Dataset listing >>
=== Begin Enclosure ===
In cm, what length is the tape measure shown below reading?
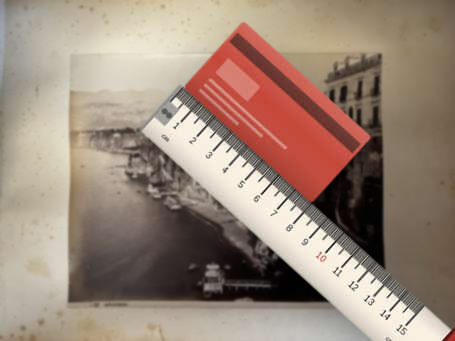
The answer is 8 cm
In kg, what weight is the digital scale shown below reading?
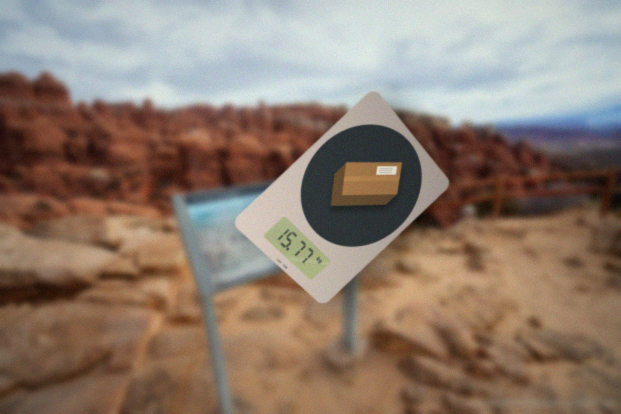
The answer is 15.77 kg
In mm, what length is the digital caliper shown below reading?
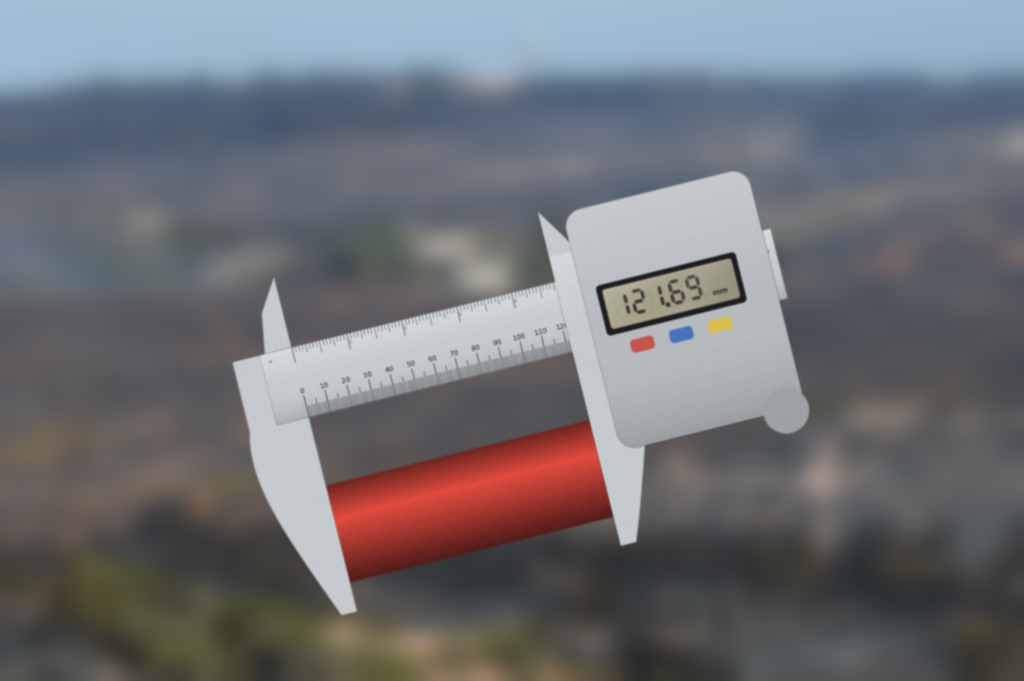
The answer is 121.69 mm
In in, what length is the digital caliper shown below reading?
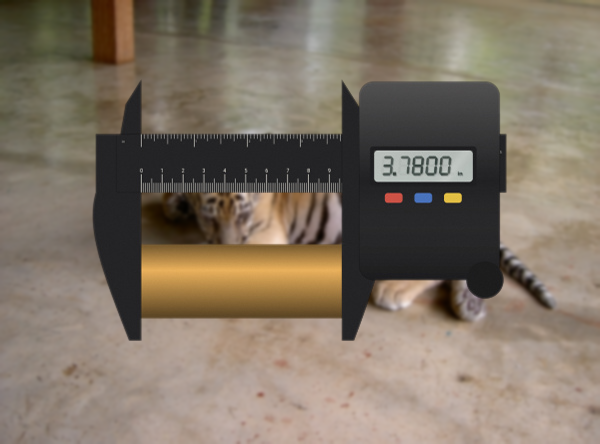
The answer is 3.7800 in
=== End Enclosure ===
Assigned task >>
Copy the listing word for word from the line containing "In mm, what" through the end, including both ends. Leave the pictures out.

Response to the exercise >>
In mm, what length is the digital caliper shown below reading?
The answer is 121.69 mm
In in, what length is the digital caliper shown below reading?
The answer is 3.7800 in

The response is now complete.